Stored data entries
=== Section Start ===

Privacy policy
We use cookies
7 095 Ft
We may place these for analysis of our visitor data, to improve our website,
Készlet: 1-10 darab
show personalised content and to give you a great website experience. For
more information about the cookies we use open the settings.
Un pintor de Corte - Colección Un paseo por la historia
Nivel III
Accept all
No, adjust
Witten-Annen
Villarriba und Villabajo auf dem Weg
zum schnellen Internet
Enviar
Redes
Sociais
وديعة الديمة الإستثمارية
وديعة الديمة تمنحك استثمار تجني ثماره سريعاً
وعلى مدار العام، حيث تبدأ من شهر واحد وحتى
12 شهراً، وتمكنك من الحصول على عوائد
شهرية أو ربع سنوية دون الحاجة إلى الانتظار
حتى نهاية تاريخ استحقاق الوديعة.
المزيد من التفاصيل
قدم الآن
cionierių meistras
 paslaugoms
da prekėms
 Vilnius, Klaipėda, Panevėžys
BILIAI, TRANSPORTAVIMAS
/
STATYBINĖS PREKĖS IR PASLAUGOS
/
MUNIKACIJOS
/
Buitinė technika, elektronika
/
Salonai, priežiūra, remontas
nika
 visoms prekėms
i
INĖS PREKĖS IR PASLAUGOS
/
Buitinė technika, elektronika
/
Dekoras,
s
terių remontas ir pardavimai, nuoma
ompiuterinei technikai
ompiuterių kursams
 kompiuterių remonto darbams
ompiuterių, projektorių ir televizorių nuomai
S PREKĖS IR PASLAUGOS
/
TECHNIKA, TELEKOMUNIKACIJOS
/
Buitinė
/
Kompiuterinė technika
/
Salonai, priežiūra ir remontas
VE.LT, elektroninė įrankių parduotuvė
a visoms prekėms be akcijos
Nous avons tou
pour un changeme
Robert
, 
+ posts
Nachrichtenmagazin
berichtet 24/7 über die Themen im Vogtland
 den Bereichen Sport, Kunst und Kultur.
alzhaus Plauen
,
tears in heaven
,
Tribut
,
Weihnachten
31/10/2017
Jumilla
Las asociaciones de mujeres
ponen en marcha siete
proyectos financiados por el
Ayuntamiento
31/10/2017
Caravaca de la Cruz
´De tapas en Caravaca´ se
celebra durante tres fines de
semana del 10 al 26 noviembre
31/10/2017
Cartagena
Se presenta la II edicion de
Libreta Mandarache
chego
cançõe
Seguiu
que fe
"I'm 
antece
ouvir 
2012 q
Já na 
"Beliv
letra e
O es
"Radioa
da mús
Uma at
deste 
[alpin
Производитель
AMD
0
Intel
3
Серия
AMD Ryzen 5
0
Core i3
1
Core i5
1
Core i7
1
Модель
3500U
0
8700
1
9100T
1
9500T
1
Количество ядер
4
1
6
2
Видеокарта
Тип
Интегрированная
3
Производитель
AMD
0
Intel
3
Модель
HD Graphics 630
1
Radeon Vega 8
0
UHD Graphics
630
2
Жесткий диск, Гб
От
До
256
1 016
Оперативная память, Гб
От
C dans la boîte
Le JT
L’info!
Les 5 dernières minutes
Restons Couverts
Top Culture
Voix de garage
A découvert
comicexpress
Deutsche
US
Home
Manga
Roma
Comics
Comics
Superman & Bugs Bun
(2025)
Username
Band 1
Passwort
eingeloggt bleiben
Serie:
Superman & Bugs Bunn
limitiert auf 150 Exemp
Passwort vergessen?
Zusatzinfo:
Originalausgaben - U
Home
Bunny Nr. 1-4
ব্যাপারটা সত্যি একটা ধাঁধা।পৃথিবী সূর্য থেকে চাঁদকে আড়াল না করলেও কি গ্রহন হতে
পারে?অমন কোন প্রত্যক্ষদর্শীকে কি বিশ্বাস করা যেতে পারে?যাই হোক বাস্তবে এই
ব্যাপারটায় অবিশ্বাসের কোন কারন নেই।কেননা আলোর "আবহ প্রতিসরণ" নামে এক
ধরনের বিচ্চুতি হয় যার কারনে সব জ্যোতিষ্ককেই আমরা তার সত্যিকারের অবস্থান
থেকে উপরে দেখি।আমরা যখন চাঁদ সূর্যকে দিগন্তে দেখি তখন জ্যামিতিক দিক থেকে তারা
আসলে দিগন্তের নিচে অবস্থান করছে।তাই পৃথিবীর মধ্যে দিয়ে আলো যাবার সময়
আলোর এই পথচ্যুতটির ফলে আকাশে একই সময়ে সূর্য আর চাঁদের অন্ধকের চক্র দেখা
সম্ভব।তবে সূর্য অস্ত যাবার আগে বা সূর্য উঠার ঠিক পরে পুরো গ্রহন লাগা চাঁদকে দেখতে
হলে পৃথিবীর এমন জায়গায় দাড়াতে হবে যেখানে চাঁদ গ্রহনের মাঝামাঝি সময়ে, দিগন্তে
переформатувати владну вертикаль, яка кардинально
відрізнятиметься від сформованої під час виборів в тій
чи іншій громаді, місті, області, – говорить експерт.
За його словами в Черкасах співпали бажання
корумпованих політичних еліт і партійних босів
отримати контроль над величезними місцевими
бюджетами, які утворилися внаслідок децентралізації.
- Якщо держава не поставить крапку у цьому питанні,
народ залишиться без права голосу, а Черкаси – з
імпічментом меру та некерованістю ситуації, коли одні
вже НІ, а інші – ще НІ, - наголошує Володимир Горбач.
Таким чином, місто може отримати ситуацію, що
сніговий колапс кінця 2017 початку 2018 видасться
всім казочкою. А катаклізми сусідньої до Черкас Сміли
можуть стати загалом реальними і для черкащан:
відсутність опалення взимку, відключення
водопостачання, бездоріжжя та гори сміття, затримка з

=== Section End ===

**REQUEST**: Using the data above, reproduce every line exactly.

**RESULT BELOW**:
Privacy policy
We use cookies
7 095 Ft
We may place these for analysis of our visitor data, to improve our website,
Készlet: 1-10 darab
show personalised content and to give you a great website experience. For
more information about the cookies we use open the settings.
Un pintor de Corte - Colección Un paseo por la historia
Nivel III
Accept all
No, adjust
Witten-Annen
Villarriba und Villabajo auf dem Weg
zum schnellen Internet
Enviar
Redes
Sociais
وديعة الديمة الإستثمارية
وديعة الديمة تمنحك استثمار تجني ثماره سريعاً
وعلى مدار العام، حيث تبدأ من شهر واحد وحتى
12 شهراً، وتمكنك من الحصول على عوائد
شهرية أو ربع سنوية دون الحاجة إلى الانتظار
حتى نهاية تاريخ استحقاق الوديعة.
المزيد من التفاصيل
قدم الآن
cionierių meistras
 paslaugoms
da prekėms
 Vilnius, Klaipėda, Panevėžys
BILIAI, TRANSPORTAVIMAS
/
STATYBINĖS PREKĖS IR PASLAUGOS
/
MUNIKACIJOS
/
Buitinė technika, elektronika
/
Salonai, priežiūra, remontas
nika
 visoms prekėms
i
INĖS PREKĖS IR PASLAUGOS
/
Buitinė technika, elektronika
/
Dekoras,
s
terių remontas ir pardavimai, nuoma
ompiuterinei technikai
ompiuterių kursams
 kompiuterių remonto darbams
ompiuterių, projektorių ir televizorių nuomai
S PREKĖS IR PASLAUGOS
/
TECHNIKA, TELEKOMUNIKACIJOS
/
Buitinė
/
Kompiuterinė technika
/
Salonai, priežiūra ir remontas
VE.LT, elektroninė įrankių parduotuvė
a visoms prekėms be akcijos
Nous avons tou
pour un changeme
Robert
, 
+ posts
Nachrichtenmagazin
berichtet 24/7 über die Themen im Vogtland
 den Bereichen Sport, Kunst und Kultur.
alzhaus Plauen
,
tears in heaven
,
Tribut
,
Weihnachten
31/10/2017
Jumilla
Las asociaciones de mujeres
ponen en marcha siete
proyectos financiados por el
Ayuntamiento
31/10/2017
Caravaca de la Cruz
´De tapas en Caravaca´ se
celebra durante tres fines de
semana del 10 al 26 noviembre
31/10/2017
Cartagena
Se presenta la II edicion de
Libreta Mandarache
chego
cançõe
Seguiu
que fe
"I'm 
antece
ouvir 
2012 q
Já na 
"Beliv
letra e
O es
"Radioa
da mús
Uma at
deste 
[alpin
Производитель
AMD
0
Intel
3
Серия
AMD Ryzen 5
0
Core i3
1
Core i5
1
Core i7
1
Модель
3500U
0
8700
1
9100T
1
9500T
1
Количество ядер
4
1
6
2
Видеокарта
Тип
Интегрированная
3
Производитель
AMD
0
Intel
3
Модель
HD Graphics 630
1
Radeon Vega 8
0
UHD Graphics
630
2
Жесткий диск, Гб
От
До
256
1 016
Оперативная память, Гб
От
C dans la boîte
Le JT
L’info!
Les 5 dernières minutes
Restons Couverts
Top Culture
Voix de garage
A découvert
comicexpress
Deutsche
US
Home
Manga
Roma
Comics
Comics
Superman & Bugs Bun
(2025)
Username
Band 1
Passwort
eingeloggt bleiben
Serie:
Superman & Bugs Bunn
limitiert auf 150 Exemp
Passwort vergessen?
Zusatzinfo:
Originalausgaben - U
Home
Bunny Nr. 1-4
ব্যাপারটা সত্যি একটা ধাঁধা।পৃথিবী সূর্য থেকে চাঁদকে আড়াল না করলেও কি গ্রহন হতে
পারে?অমন কোন প্রত্যক্ষদর্শীকে কি বিশ্বাস করা যেতে পারে?যাই হোক বাস্তবে এই
ব্যাপারটায় অবিশ্বাসের কোন কারন নেই।কেননা আলোর "আবহ প্রতিসরণ" নামে এক
ধরনের বিচ্চুতি হয় যার কারনে সব জ্যোতিষ্ককেই আমরা তার সত্যিকারের অবস্থান
থেকে উপরে দেখি।আমরা যখন চাঁদ সূর্যকে দিগন্তে দেখি তখন জ্যামিতিক দিক থেকে তারা
আসলে দিগন্তের নিচে অবস্থান করছে।তাই পৃথিবীর মধ্যে দিয়ে আলো যাবার সময়
আলোর এই পথচ্যুতটির ফলে আকাশে একই সময়ে সূর্য আর চাঁদের অন্ধকের চক্র দেখা
সম্ভব।তবে সূর্য অস্ত যাবার আগে বা সূর্য উঠার ঠিক পরে পুরো গ্রহন লাগা চাঁদকে দেখতে
হলে পৃথিবীর এমন জায়গায় দাড়াতে হবে যেখানে চাঁদ গ্রহনের মাঝামাঝি সময়ে, দিগন্তে
переформатувати владну вертикаль, яка кардинально
відрізнятиметься від сформованої під час виборів в тій
чи іншій громаді, місті, області, – говорить експерт.
За його словами в Черкасах співпали бажання
корумпованих політичних еліт і партійних босів
отримати контроль над величезними місцевими
бюджетами, які утворилися внаслідок децентралізації.
- Якщо держава не поставить крапку у цьому питанні,
народ залишиться без права голосу, а Черкаси – з
імпічментом меру та некерованістю ситуації, коли одні
вже НІ, а інші – ще НІ, - наголошує Володимир Горбач.
Таким чином, місто може отримати ситуацію, що
сніговий колапс кінця 2017 початку 2018 видасться
всім казочкою. А катаклізми сусідньої до Черкас Сміли
можуть стати загалом реальними і для черкащан:
відсутність опалення взимку, відключення
водопостачання, бездоріжжя та гори сміття, затримка з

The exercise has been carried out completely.